TASK ITEM -> Set down the data again word for word. Skip any pictures.
(Beginning of DATA UNDER STUDY)
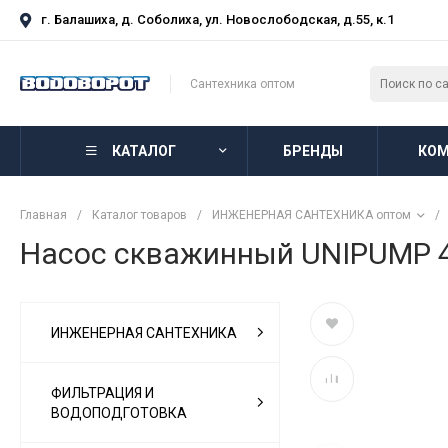
г. Балашиха, д. Соболиха, ул. Новослободская, д.55, к.1
Сантехника оптом
КАТАЛОГ
БРЕНДЫ
КОМ
Главная
/
Каталог товаров
/
ИНЖЕНЕРНАЯ САНТЕХНИКА оптом
/
Насос скважинный UNIPUMP 4" 
ИНЖЕНЕРНАЯ САНТЕХНИКА
ФИЛЬТРАЦИЯ И
ВОДОПОДГОТОВКА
(End of DATA UNDER STUDY)
OUTPUT ->
г. Балашиха, д. Соболиха, ул. Новослободская, д.55, к.1
Сантехника оптом
КАТАЛОГ
БРЕНДЫ
КОМ
Главная
/
Каталог товаров
/
ИНЖЕНЕРНАЯ САНТЕХНИКА оптом
/
Насос скважинный UNIPUMP 4" 
ИНЖЕНЕРНАЯ САНТЕХНИКА
ФИЛЬТРАЦИЯ И
ВОДОПОДГОТОВКА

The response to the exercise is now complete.